Karen Belz
November 13, 2017 1:10 pm
Kelly Sikkema / Unsplash

Pregnancy is different for every woman. While some of us have an easy and joyful time while growing a young one, others find themselves meeting up with their doctor for pain and complications — which can be a little terrifying. Especially since it’s tough to predict how each individual pregnancy will go. But one thing remains true — there are ways pregnancy changes your body forever, and while some of them seem scary, they’re often worth the payoff. (Seriously, the second your baby smiles at you, you’ll remember that those stretch marks are just a meaningful tattoo he or she gave to you to commemorate the experience!)

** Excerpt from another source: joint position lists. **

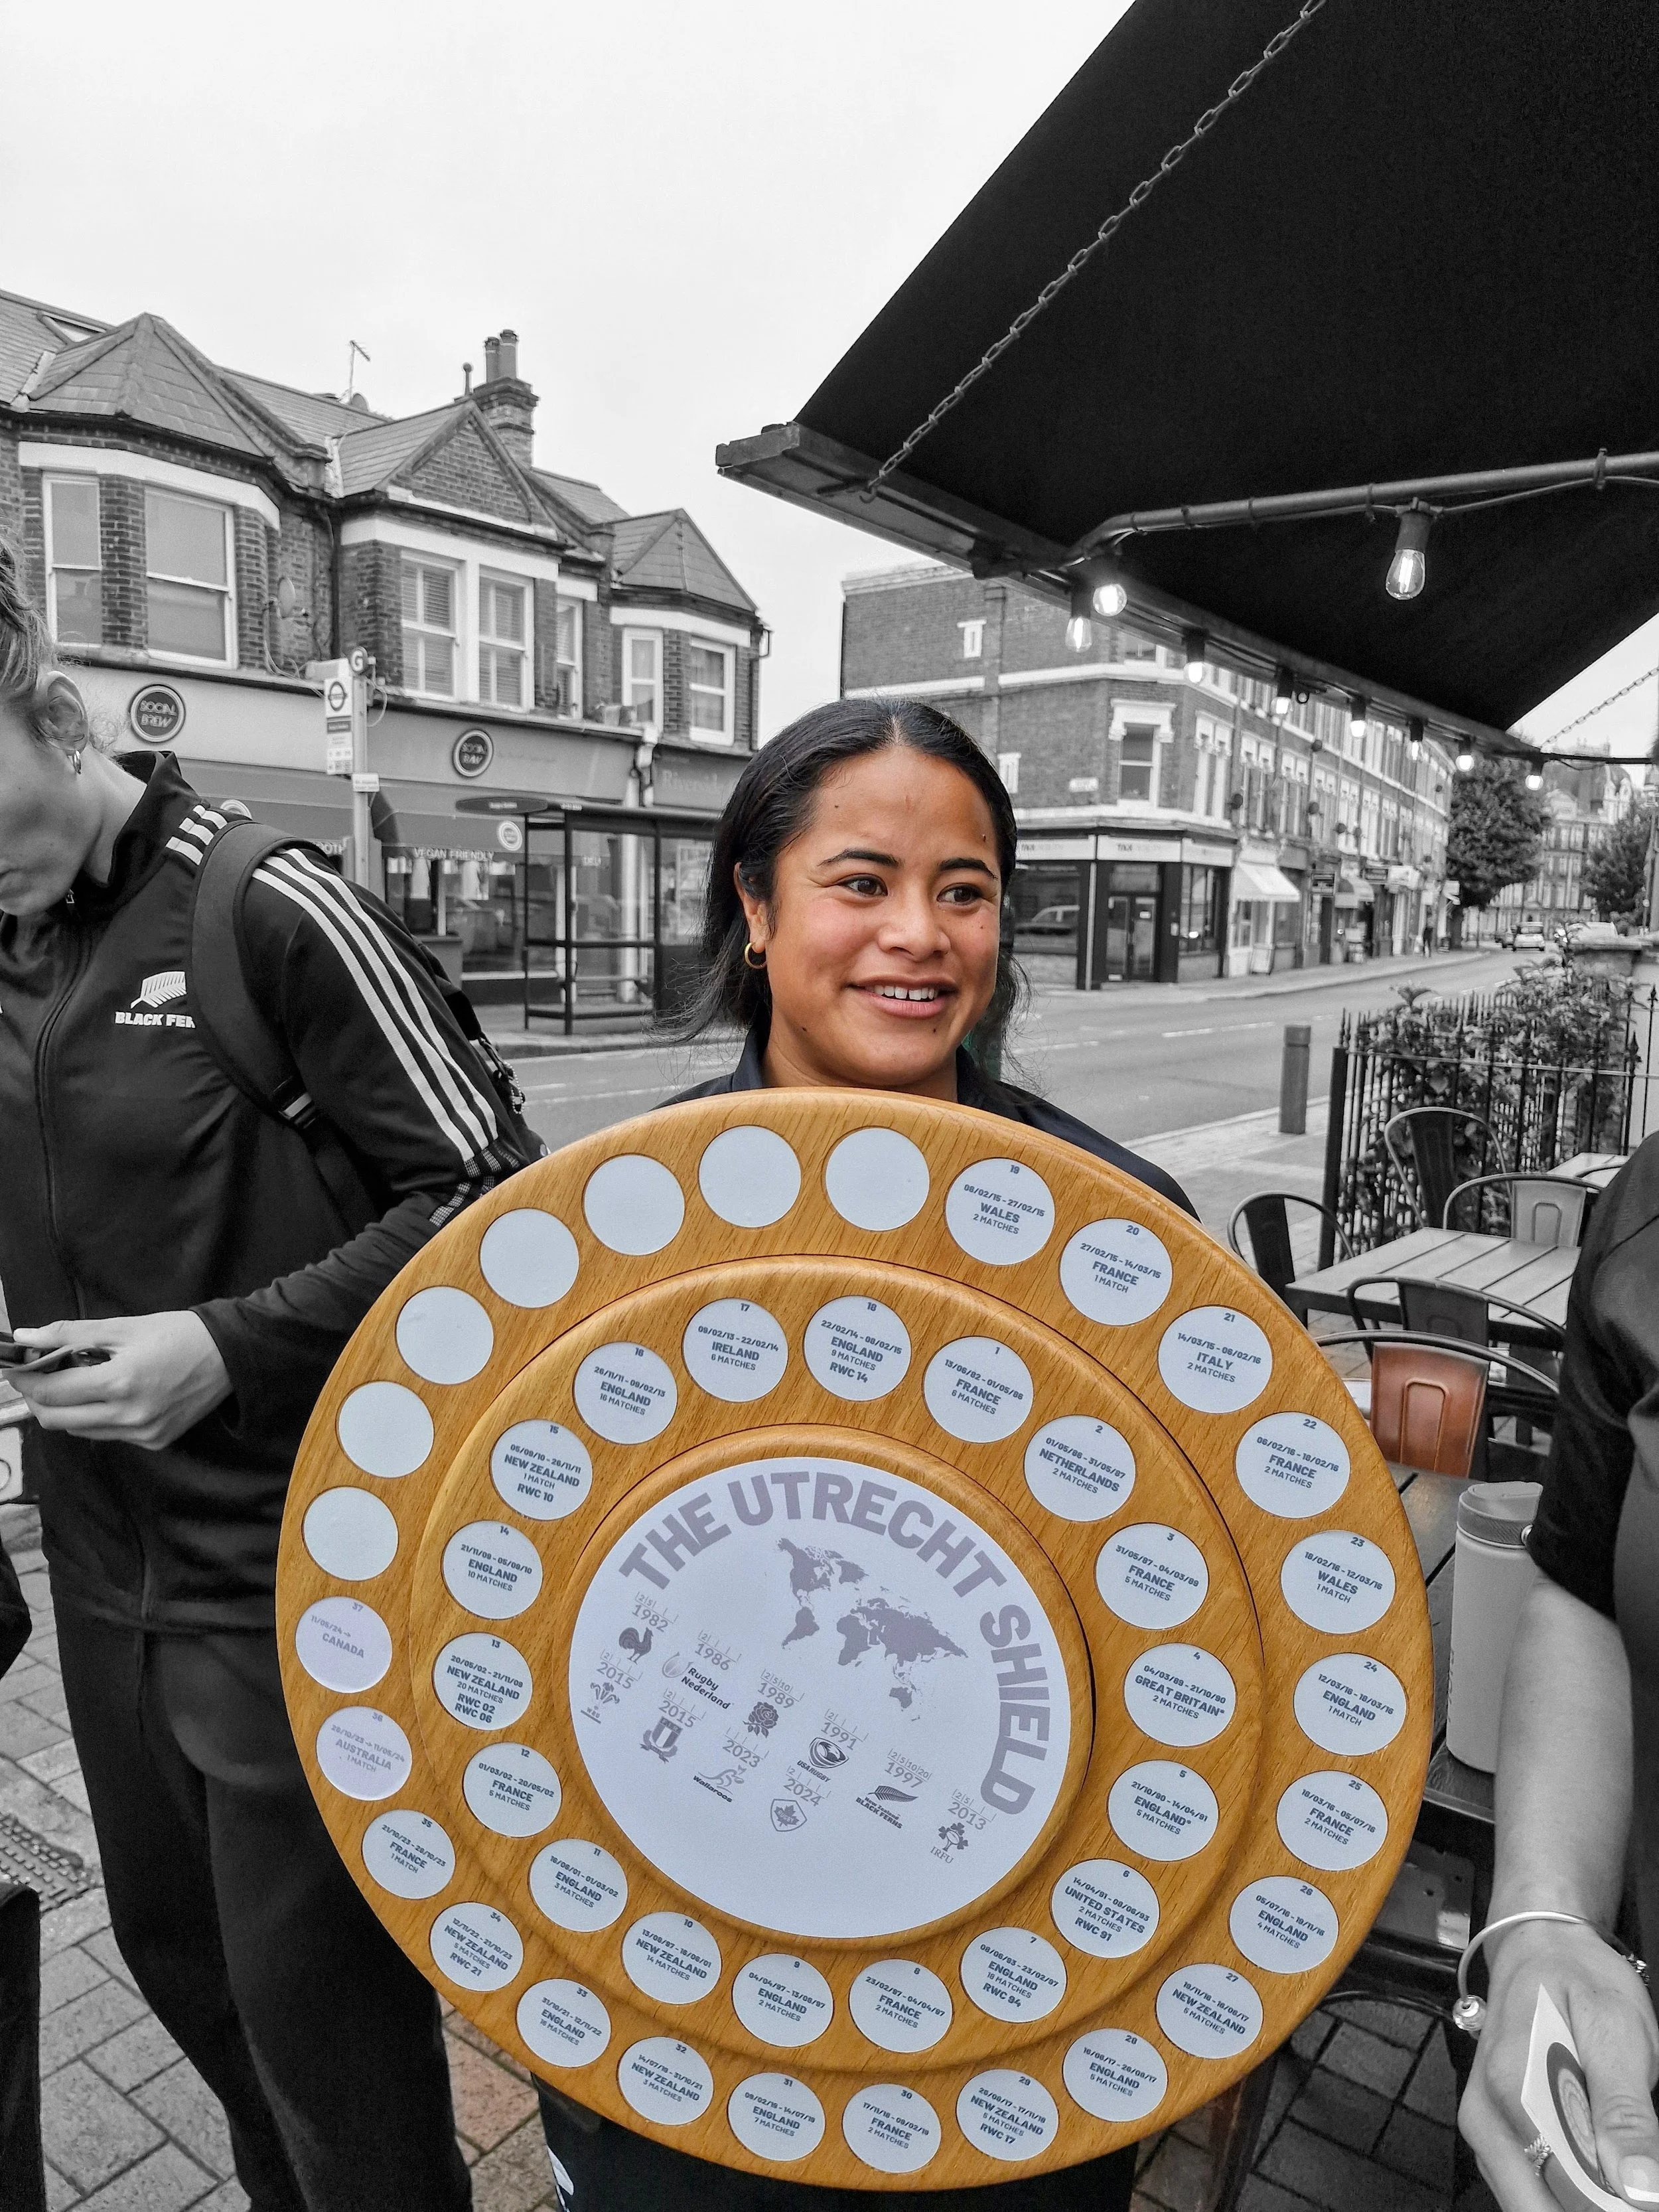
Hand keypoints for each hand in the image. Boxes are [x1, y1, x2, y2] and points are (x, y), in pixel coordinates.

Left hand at [9, 1314, 231, 1449]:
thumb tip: (26, 1337)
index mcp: (120, 1382)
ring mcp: (142, 1434)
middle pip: (57, 1420)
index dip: (26, 1381)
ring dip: (66, 1409)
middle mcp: (129, 1416)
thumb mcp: (124, 1326)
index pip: (52, 1393)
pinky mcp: (154, 1442)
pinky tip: (108, 1396)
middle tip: (37, 1378)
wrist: (232, 1355)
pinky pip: (108, 1434)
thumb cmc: (179, 1333)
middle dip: (38, 1399)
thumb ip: (71, 1334)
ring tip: (74, 1383)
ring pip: (80, 1431)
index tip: (17, 1368)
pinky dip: (95, 1417)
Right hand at [1460, 1919, 1658, 2206]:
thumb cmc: (1579, 1979)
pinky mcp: (1493, 2136)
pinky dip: (1568, 2191)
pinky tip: (1597, 2166)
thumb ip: (1625, 2111)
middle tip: (1636, 2179)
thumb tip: (1640, 2189)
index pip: (1568, 2190)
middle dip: (1596, 2203)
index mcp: (1513, 2088)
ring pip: (1534, 2203)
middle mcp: (1485, 2117)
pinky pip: (1530, 2187)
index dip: (1616, 2203)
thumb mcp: (1617, 2031)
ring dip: (1583, 2199)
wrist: (1540, 1948)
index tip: (1644, 2188)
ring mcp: (1484, 2129)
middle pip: (1542, 2207)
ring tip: (1621, 2168)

If you’re willing and able to carry a child, you’ve probably seen a few changes along the way. The most obvious and talked-about is the growing bump — when you see it emerge, you’ll probably document each week with a bunch of photos. But you might not want to photograph your larger feet or unrecognizable chest. They’re there, but they simply aren’t as, well, shareable.

Should any of these changes convince you not to have a child? Of course not. While children aren’t for everyone, and many of us are childfree by choice, for those that want kids, these body changes should be seen more as a reminder as to how powerful our bodies can be — not a deterrent.

Here are just a few ways pregnancy changes your body that you may want to prepare for.

1 Wider hips

 It makes sense as to why hips widen — and for many of us, they’ll stay that way after the baby. According to SELF, that’s because your pelvis has changed since giving birth. While you might be pretty sensitive about it, especially if you can’t wait to change back into your regular, non-maternity jeans, just know that it’s not a change that’s always visibly obvious.

2 Bigger feet

 Again, this isn’t something that all women face — but with certain pregnancies, shoes go up a size and happen to stay that way. Back  in 2013, LiveScience reported on research that studied pregnant women’s feet both during the pregnancy and five months after delivery and found that between 60 and 70 percent of those studied had longer feet and shorter arches.

3 Darker areolas

 If you’re a new mom who chooses to breastfeed, you’ll become pretty well-aware of your boobs. While they’ll also change sizes, it’s fascinating to know that your areolas may darken permanently. Parents magazine noted that hormones are to blame for these types of pregnancy changes. Some women do see the coloration go back to normal after a few months, so — as with all pregnancy symptoms and situations — it may not happen to you.

4 Hair changes

A ton of women report that their hair falls out after giving birth — and many women often feel like their hair gets a little greasy during pregnancy itself. But sometimes hair changes textures. Curly hair starts falling a little flat, or vice versa. Pregnancy means that estrogen is present, so hair can often feel thick and wonderful while you’re carrying your baby. Everything afterward is often an adjustment which seems a lot more severe than it really is.

5 Your tummy

During your pregnancy, it’ll expand — of course. That’s one of the obvious ways that pregnancy changes your body. But after pregnancy, you’ll still have what people call a “pregnancy pouch” for awhile. But don’t be hard on yourself, since you grew a really incredible person in there. Plus, there are certain ways to help tone the area a bit if it’s something that’s important to you — it’ll just take some time.

6 Emotional changes

Technically it’s a body change, since as you’ve probably watched (and cried to) Inside Out a bunch, you know that emotions are all part of your overall makeup. Once again, you can blame the hormones while you’re pregnant. But even afterward, you may find yourself tearing up at stuff you’d have ignored prior to. Whether it’s an episode about family dynamics on This Is Us, or a sad local news story, you may feel some waterworks. Those who cry and feel hopeless should get checked for postpartum depression by their physician, which is a very real and serious condition that affects a lot of new moms. But if you feel like you’re just emoting a bit more, it’s because your baby just reminded you how precious life is.